What to produce
For this exercise, return only the lines in the records below from the one holding "right eye: (395, 275)" through the one holding "left shoulder: (281, 208)", including both, exactly as they appear and without pictures.

(Human keypoint data)

########################################

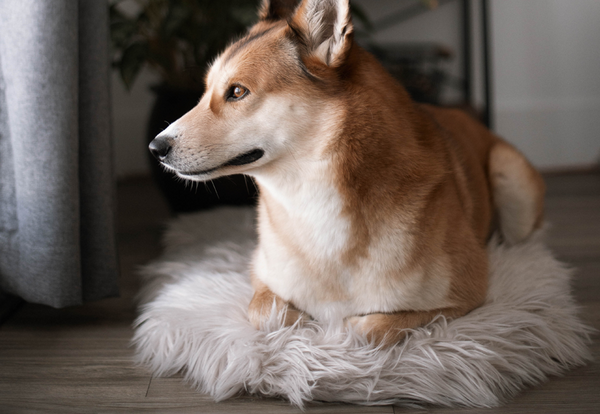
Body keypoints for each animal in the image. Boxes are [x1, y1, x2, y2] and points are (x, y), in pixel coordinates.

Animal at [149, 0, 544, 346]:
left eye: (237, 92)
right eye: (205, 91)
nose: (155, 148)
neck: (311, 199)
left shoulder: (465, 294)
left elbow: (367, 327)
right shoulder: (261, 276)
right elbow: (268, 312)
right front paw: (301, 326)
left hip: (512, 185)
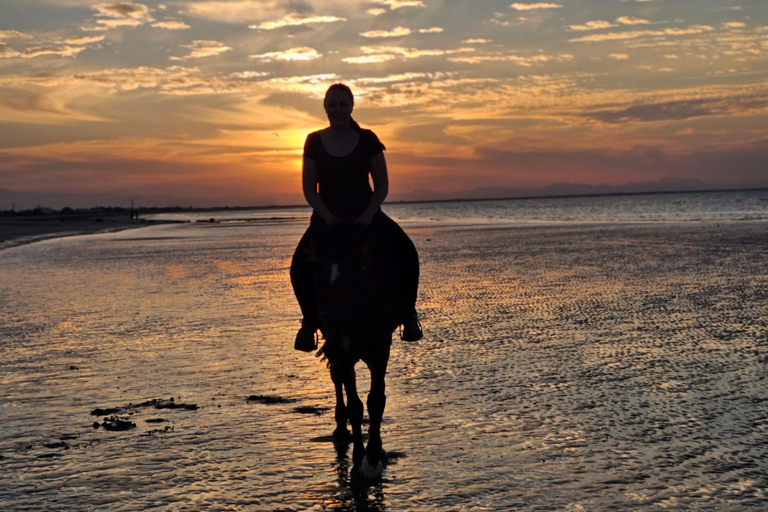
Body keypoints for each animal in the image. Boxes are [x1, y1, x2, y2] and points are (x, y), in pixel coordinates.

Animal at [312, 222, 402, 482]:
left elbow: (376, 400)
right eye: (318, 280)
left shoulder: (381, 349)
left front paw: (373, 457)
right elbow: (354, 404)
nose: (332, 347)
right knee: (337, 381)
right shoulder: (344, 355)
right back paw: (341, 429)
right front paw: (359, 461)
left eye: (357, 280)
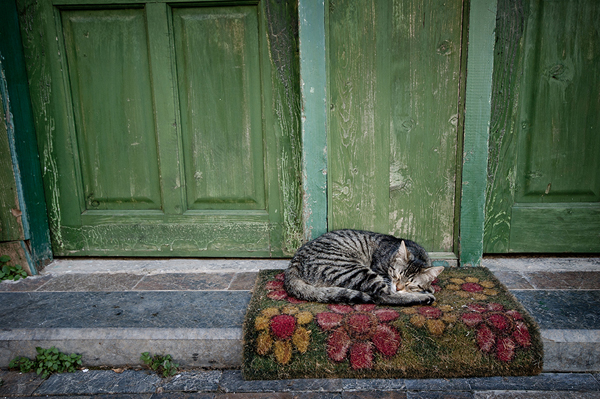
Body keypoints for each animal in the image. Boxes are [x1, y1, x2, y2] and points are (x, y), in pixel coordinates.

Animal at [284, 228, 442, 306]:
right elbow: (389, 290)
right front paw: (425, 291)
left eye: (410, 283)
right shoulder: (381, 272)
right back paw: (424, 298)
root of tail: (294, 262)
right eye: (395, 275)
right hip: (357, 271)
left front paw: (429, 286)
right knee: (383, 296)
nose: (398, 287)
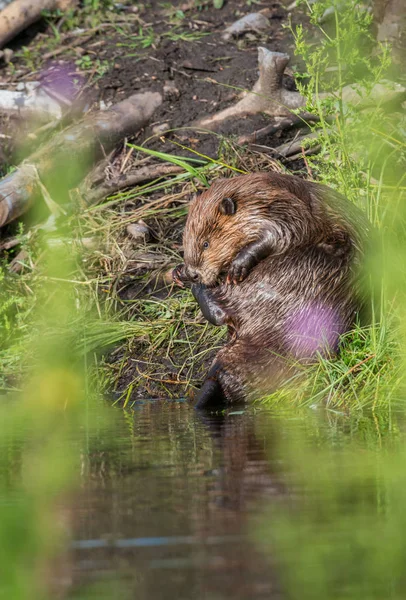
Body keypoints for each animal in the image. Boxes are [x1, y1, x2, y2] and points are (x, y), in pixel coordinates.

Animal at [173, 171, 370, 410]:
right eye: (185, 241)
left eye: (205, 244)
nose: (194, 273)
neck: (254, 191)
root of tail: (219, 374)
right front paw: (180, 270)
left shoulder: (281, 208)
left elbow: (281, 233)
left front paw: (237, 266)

########################################

Task output
right eye: (395, 275)
right hip: (357, 271)
left front paw: (429, 286)
right knee: (383, 296)
nose: (398, 287)
Body keypoints for each animal in the image. Boxes are [x1, y1, x2, y2] and points are (x, y), in pixel coordinates.

Animal at [173, 171, 370, 410]:
right eye: (185, 241)
left eye: (205, 244)
nose: (194, 273)
neck: (254, 191)
root of tail: (219, 374)
right front paw: (180, 270)
left shoulder: (281, 208)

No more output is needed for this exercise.